*Work instruction:* Find out how many lines in the records have the string "paint" in them, and state only that number.
◇ ◇ ◇ ◇
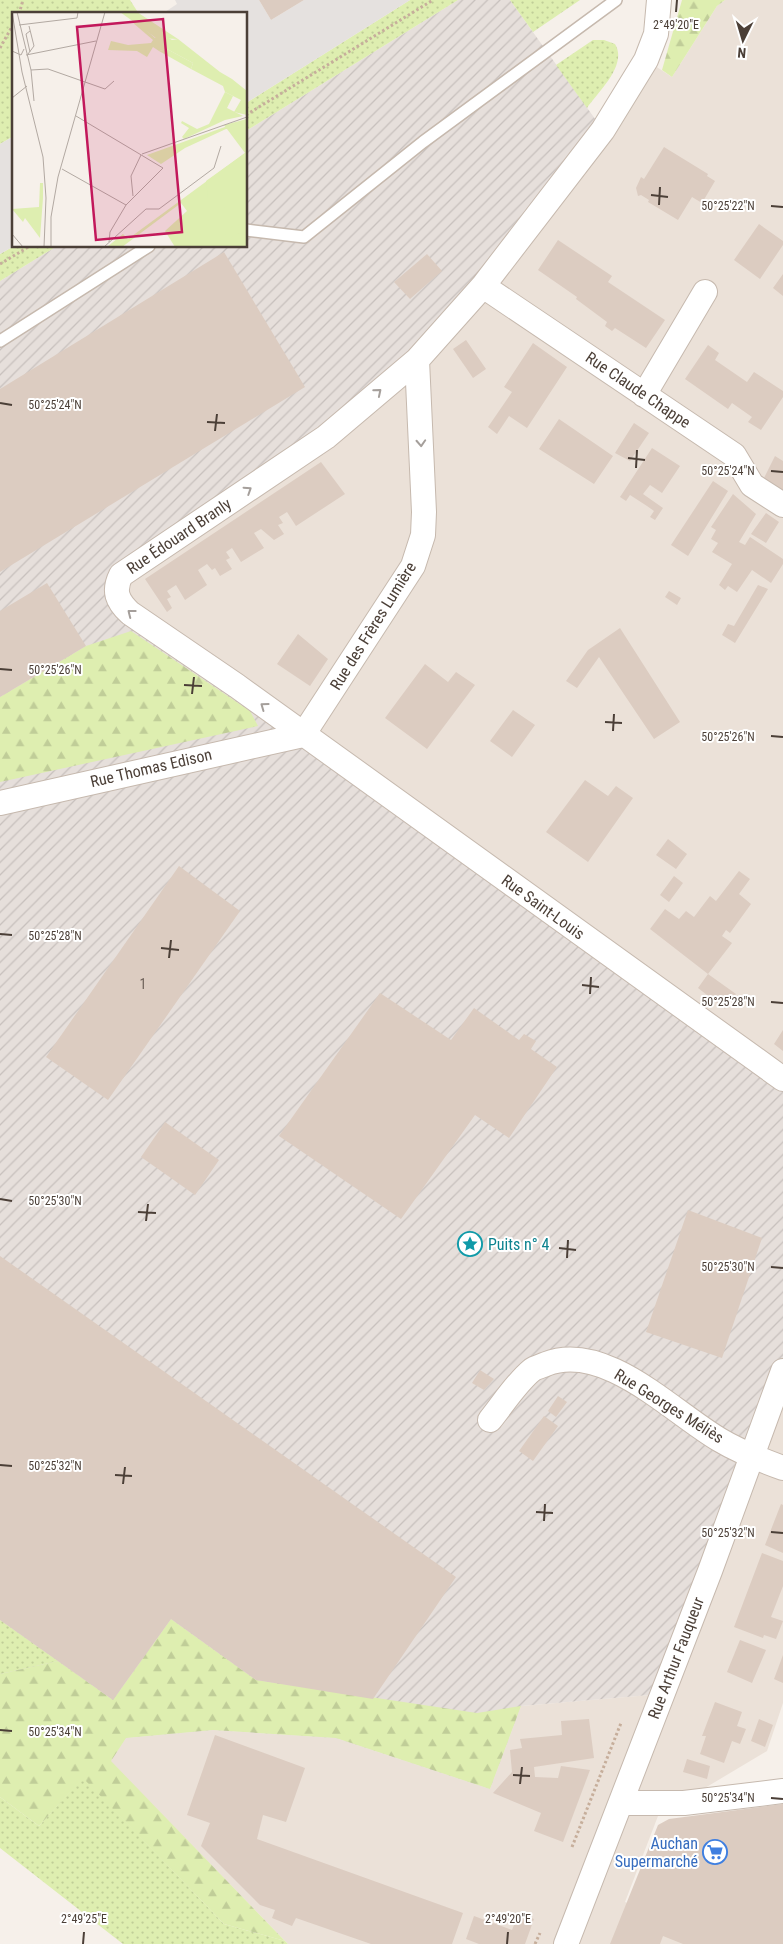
<svg xmlns="http://www.w3.org/2000/svg" width="783" height="1944" font-family="'Roboto Condensed',sans-serif">
<defs>
<pattern id="industrial-furrows" width="10" height="10" patternUnits="userSpaceOnUse" patternTransform="scale(1.25)"><rect width="10" height="10" fill="#e6dfdb"/><path d="M-1 1l2-2M0 10L10 0M9 11l2-2" fill="none" stroke="#c7c0bd"/></pattern>
<pattern id="grass-dots" width="8" height="8" patternUnits="userSpaceOnUse" patternTransform="scale(1.25)"><rect width="8" height="8" fill="#deeeb0"/><path d="M2 2h.1M6 6h.1" fill="none" stroke="#c0cd98" stroke-width="1.8" stroke-linecap="round"/></pattern>
<pattern id="forest-firs" width="22" height="20" patternUnits="userSpaceOnUse" patternTransform="scale(1.25)"><rect width="22" height="20" fill="#deeeb0"/><path d="M5 1l3.5 6h-7zM16 11l3.5 6h-7z" fill="#c0cd98"/></pattern>
</defs>
<rect width="100%" height="100%" fill="#f6f0ea"/>
<!-- residential -->
<path fill="#ebe1d8" d="M725,0H783V1079L130,613L121,575L326,437L646,60L672,77L717,6Z
M783,1371V1703L767,1751L658,1816L625,1902L702,1934L698,1944H288L110,1761L126,1738L213,1730L336,1738L490,1789L521,1706L661,1694Z"/>
<!-- industrial -->
<path fill="url(#industrial-furrows)" d="M458,0H510L603,130L417,360L194,525L116,595L783,1079V1371L661,1694L521,1706L490,1789L336,1738L213,1730L126,1738L110,1761L0,1684V281L57,246H246V131Z"/>
<!-- grass -->
<path fill="url(#grass-dots)" d="M0,0H130L139,14H14V136L0,144Z
M410,0H458L246,131V103Z
M510,0H580L533,32Z
M593,40H604L615,44C628,65 598,92 587,108L556,65Z
M14,246H57L0,281V254Z
M0,1620L58,1661L0,1674Z
M83,1777L224,1924L285,1941L288,1944H123L0,1848V1797L39,1826Z"/>
<!-- forest -->
<path fill="url(#forest-firs)" d="M682,0H725L717,6L672,77L662,70Z
M131,631L250,711L258,726L0,782V697L86,646Z
M171,1619L256,1680L477,1713L521,1706L490,1789L336,1738L213,1730L126,1738L111,1761L285,1941L224,1924L83,1778L39,1826L0,1797V1674L58,1661L113,1700Z"/>
<!-- parking -->
<path fill="#e5e1df" d="M175,0H259L271,20L304,0H410L246,103V14H162L177,4Z
M14,136V246L0,254V144Z"/>
<!-- building -->
<path fill="#dcccc1" d="M259,0H304L271,20Z
M664,147L708,174L707,176L715,181L702,203L692,197L678,220L648,202L649,200L641,195L638,196L636,188L641,177L644,179Z
M759,224L783,241V245L760,279L734,260Z
M558,240L612,276L608,282L665,320L646,348L615,328L612,331L605,326L607,322L576,299L577,297L538,270Z
M224,252L305,387L0,572V389Z
M427,254L442,271L410,299L394,282Z
M783,274V296L773,288Z
M466,340L486,369L473,378L453,349Z
M533,343L567,367L527,428L509,416L497,434L488,427L512,392L504,387Z
M708,345L719,353L715,360L747,382L754,372L783,391V397L761,430L748,422L752,417L732,403L728,409L685,379Z
M559,419L613,456L594,484L539,449Z
M634,423L649,433L630,461L615,453Z
M652,448L680,466L662,493L650,485L643,494L663,508L655,520L650,517L654,511L647,506L630,495L626,501L620,497Z
M775,456L783,461V493L763,480Z
M321,462L345,494L296,526L287,512L279,517L283,523L278,525L284,534L274,540L261,529L254,533L264,548L241,562L232,548L226,552L230,558L226,560L232,569L220,576L215,568L212,570L207,564L198,570L207,585L185,600L176,585L167,591L171,597L167,599L172,608L167,612L145,579Z
M713,481L728,491L688,556L671,545Z
M733,494L756,514L739,542L745,545L750,537L783,559V564L771,583L752,570L737,592L728,586L725,590L719,585L732,564L712,552L718,543L711,539L716,530L711,527Z
M766,513L779,522L766,543L751,534Z
M47,583L86,646L0,697V611Z
M758,585L768,589L735,643L722,635L728,624L734,626Z
M669,591L681,598L677,605L665,597Z
M620,628L680,722L654,739L599,657L577,688L566,681L588,650Z
M298,634L328,659L310,686L277,664Z
M425,664L448,682L456,672L475,685L427,749L385,718Z
M513,710L535,725L512,757L490,741Z
M585,780L608,796L616,786L633,798L588,862L546,832Z
M668,839L687,854L676,869L656,855Z
M179,866L240,911L108,1100L46,1057Z
M739,871L750,879L739,894L751,904L730,933L726,930L722,936L732,943L708,974L736,994L725,1009L698,988L708,974L650,929L665,909L679,919L686,911L694,917L710,896L716,901Z
M674,876L683,883L669,902L660,895Z
M380,993L451,1040L474,1008L519,1040L524,1034L536,1041L531,1049L557,1067L509,1138L475,1115L401,1219L279,1136Z
M783,1030V1051L774,1044Z
M165,1122L219,1160L195,1195L141,1157Z
M688,1210L762,1238L722,1358L646,1332Z
M0,1256L456,1577L373,1699L256,1680L171,1619L113,1700L0,1620Z
M480,1370L494,1379L484,1390L472,1383Z
M558,1396L567,1402L556,1417L548,1411Z
M544,1416L558,1426L533,1461L519,1451Z
M781,1504L783,1505V1553L765,1545Z
M762,1553L783,1561V1586L771,1617L783,1621L776,1639L764,1635L763,1638L734,1627Z
M740,1640L766,1650L752,1683L727,1672Z
M783,1655V1683L774,1679Z
M715,1702L742,1712L737,1726L746,1729L740,1744L732,1741L724,1763L700,1754L706,1736H702Z
M589,1719L594,1758L534,1767L535,1777L558,1778L561,1766L590,1770L563,1842L534,1831L541,1813L493,1793L512,1772L510,1750L522,1748L520,1739L562,1735L561,1721Z
M759,1719L773,1725L765,1747L751,1741Z
M215,1735L305,1768L286,1822L263,1815L257,1839L463,1913L452,1944H371L296,1918L292,1926L272,1918L275,1910L260,1905L201,1846L210,1823L187,1815Z
M687,1759L710,1766L707,1779L683,1772Z
M783,1804V1944H683L663,1936L660,1944H610L658,1825L669,1819Z
M519,1913L534,1919L525,1944H479L466,1939L474,1916L512,1930Z"/>
<g fill="none" stroke-linecap="round" stroke-linejoin="round">
<defs>
<path id="lane" d="M246,230L304,237L423,142L616,0
M0,341L149,246"/>
<path id="street" d="M659,0L656,34L646,60L603,130L483,286L417,360L326,437L121,575C113,591 117,601 130,613L237,686L783,1079
M483,286L734,455L752,485L783,505
M644,395L705,292
M303,735L413,566L423,535L424,512L417,360
M0,803L303,735
M490,1420C503,1404 516,1383 532,1370C536,1367 542,1366 546,1364C605,1341 672,1412 720,1440C740,1452 761,1460 783,1468
M621,1803H684L783,1791
M566,1944L710,1571L783,1371"/>
</defs>
<!-- lane casing -->
<use href="#lane" stroke="#c6b9ae" stroke-width="14"/>
<!-- street casing -->
<use href="#street" stroke="#c6b9ae" stroke-width="26"/>
<!-- path -->
<path stroke="#c6ae9b" stroke-width="3" stroke-dasharray="2.5 2.5" stroke-linecap="butt" d="M19,14L23,0
M0,48L14,23
M246,115L433,0
M0,264L30,246
M572,1847L621,1723
M535,1944L540,1933"/>
<!-- lane -->
<use href="#lane" stroke="#fff" stroke-width="11"/>
<!-- street -->
<use href="#street" stroke="#fff" stroke-width="24"/>
</g>
<!-- one-way arrows -->
<defs><path id="oneway-chevron" d="M-2-3.5L2.5 0L-2 3.5" fill="none" stroke-width="1.6" stroke-linecap="round" stroke-linejoin="round" transform="scale(1.25)"/></defs>
<g stroke="#a59f9b">
<use href="#oneway-chevron" transform="translate(378 392) rotate(-40)"/>
<use href="#oneway-chevron" transform="translate(421 443) rotate(87)"/>
<use href="#oneway-chevron" transform="translate(248 490) rotate(-33)"/>
<use href="#oneway-chevron" transform="translate(131 613) rotate(-142)"/>
<use href="#oneway-chevron" transform="translate(264 706) rotate(-144)"/>
</g>
<!-- ticks -->
<path fill="none" stroke="#4b3f37" stroke-width="2" d="M676,12L677,0M651,195L668,197M659,205L660,187M771,206L783,207M0,403L12,405M207,422L225,423M215,431L217,414M628,458L645,460M636,468L637,450M771,471L783,472M0,669L12,670M184,685L202,686M192,694L194,677M605,722L622,723M613,731L614,714M771,736L783,737M0,934L12,935M161,948L179,950M169,958L171,940M582,985L599,987M590,994L591,977M771,1002L783,1003M0,1199L12,1201M138,1212L156,1213M146,1221L148,1204M559,1248L576,1250M567,1258L568,1240M771,1267L783,1268M0,1465L12,1466M115,1475L132,1476M123,1484L125,1467M536,1512L553,1513M544,1521L545,1504M771,1532L783,1533M0,1730L12,1731M513,1775L530,1776M520,1784L522,1767M771,1798L783,1799M83,1944L84,1932M507,1944L508,1932"/>
<!-- icons -->
<defs>
<symbol id="sight-ring" viewBox="-11 -11 22 22"><circle r="9.5" fill="#fff" stroke="#0f9aa8" stroke-width="1.5"/><path d="M0-6L1.8-2.2L6-1.7L2.9 1.2L3.7 5.4L0 3.3L-3.7 5.4L-2.9 1.2L-6-1.7L-1.8-2.2Z" fill="#0f9aa8"/></symbol>
<symbol id="supermarket-ring" viewBox="-11 -11 22 22"><circle r="9.5" fill="#fff" stroke="#3f7fe0" stroke-width="1.5"/><path d="M-6-5.5h2.5l.6 2H6L4.5 2H-2.5L-4.4-4H-6ZM-1.5 3.2a1.3 1.3 0 1 0 .1 0ZM3 3.2a1.3 1.3 0 1 0 .1 0Z" fill="#3f7fe0"/></symbol>
</defs>
<g fill-rule="evenodd">
<use href="#sight-ring" x="456" y="1230" width="28" height="28"/>
<use href="#supermarket-ring" x="701" y="1838" width="28" height="28"/>
</g>
<g text-anchor="middle" dominant-baseline="central" stroke-width="4" stroke-linejoin="round" paint-order="stroke">
<!-- number labels -->
<g font-size="14" fill="#6f625a">
<text x="143" y="984">1</text>
</g>
<!-- street labels -->
<g font-size="16" fill="#4b3f37" stroke="#fff">
<text transform="translate(638 390) rotate(34)">Rue Claude Chappe</text>
<text transform="translate(179 536) rotate(-34)">Rue Édouard Branly</text>
<text transform="translate(373 626) rotate(-58)">Rue des Frères Lumière</text>
<text transform="translate(151 768) rotate(-13)">Rue Thomas Edison</text>
<text transform="translate(543 907) rotate(36)">Rue Saint-Louis</text>
<text transform="translate(669 1406) rotate(32)">Rue Georges Méliès</text>
<text transform="translate(676 1658) rotate(-69)">Rue Arthur Fauqueur</text>
</g>
<!-- culture labels -->
<g font-size="16" fill="#0d838f" stroke="#fff" text-anchor="start">
<text x="488" y="1244">Puits n° 4</text>
</g>
<!-- shop labels -->
<g font-size="16" fill="#366cbe" stroke="#fff" text-anchor="end">
<text x="698" y="1843">Auchan<tspan x="698" dy="18">Supermarché</tspan></text>
</g>
</g>
<!-- overview -->
<g transform="translate(12 12)">
<rect width="235" height="235" fill="#f6f0ea"/>
<path d="M108,0H125L166,27L144,26ZM155,37L181,51L179,57L147,39ZM213,80L221,84L215,96L231,104L213,108L172,127L170,125L177,116L169,111L170,109L185,117L197,112ZM235,107V235H163L153,219L175,199L169,191L110,235H95L111,222L116,227L233,141L212,113ZM28,171H31V186L28,226L13,206L11,210L0,197L27,195Z" fill="#deeeb0"/>
<path d="M120,10L127,12L143,26L148,21L160,28L166,27L208,60L220,67L235,79V103L222,100L229,88L213,80L211,74L179,57L181,51L155,37L147,39L141,35L135,45L125,39L96,38L99,29L116,33L139,31L141,28ZM235,107V117H214L173,136L149,152L135,143ZM233,141L235,179L197,208L188,223V230H197L200,235H169V220L173,210L196,186L194,169ZM230,212L235,215V223L226,221L216,227L213,224L216,216Z" fill="#deeeb0"/>
<path fill="none" stroke="#b2a9a2" stroke-width="1" d="M0,0L10,60L31,145L34,186L32,235M5,0L19,58L22,89M7,13L65,6L66,0M18,19L14,22L18,40M0,39L9,43L12,37M16,42L22,34L17,14M14,43L84,29M19,58L36,57L93,77L102,69M0,86L15,74M64,104L151,156L114,193L98,220L97,230M130,142L235,105M50,157L114,193M121,184L119,164L129,143M0,222L11,235M39,235V205L46,165L93,0M92,235L134,197H147L202,156L209,134"/>
<path fill="#c2185b" fill-opacity="0.15" stroke="#c2185b" stroke-width="2.5" d="M151,7L170,220L84,228L65,15Z"/>
<rect width="235" height="235" fill="none" stroke="#4b3f37" stroke-width="2.5"/>
</g>
<g font-size="12" text-anchor="middle" fill="#4b3f37" stroke="#fff" stroke-width="4" stroke-linejoin="round" paint-order="stroke">
<text x="676" y="29">2°49'20"E</text>
<text x="728" y="210">50°25'22"N</text>
<text x="55" y="409">50°25'24"N</text>
<text x="728" y="475">50°25'24"N</text>
<text x="55" y="674">50°25'26"N</text>
<text x="728" y="741">50°25'26"N</text>
<text x="55" y="940">50°25'28"N</text>
<text x="728" y="1006">50°25'28"N</text>
<text x="55" y="1205">50°25'30"N</text>
<text x="728" y="1271">50°25'30"N</text>
<text x="55" y="1470">50°25'32"N</text>
<text x="728" y="1537">50°25'32"N</text>
<text x="55" y="1736">50°25'34"N</text>
<text x="728" y="1802">50°25'34"N</text>
<text x="84" y="1923">2°49'25"E</text>
<text x="508" y="1923">2°49'20"E</text>
</g>
<!-- north arrow -->
<g transform="translate(743 40) rotate(185)" stroke="#ffffff" stroke-width="4" paint-order="stroke">
<path d="M0-4L9 19L0 12L-9 19Z" fill="#4b3f37"/>
<text y="-8" font-size="14" font-weight="bold" text-anchor="middle" fill="#4b3f37">N</text>
</g>
</svg>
◇ ◇ ◇ ◇
*Your response:* 3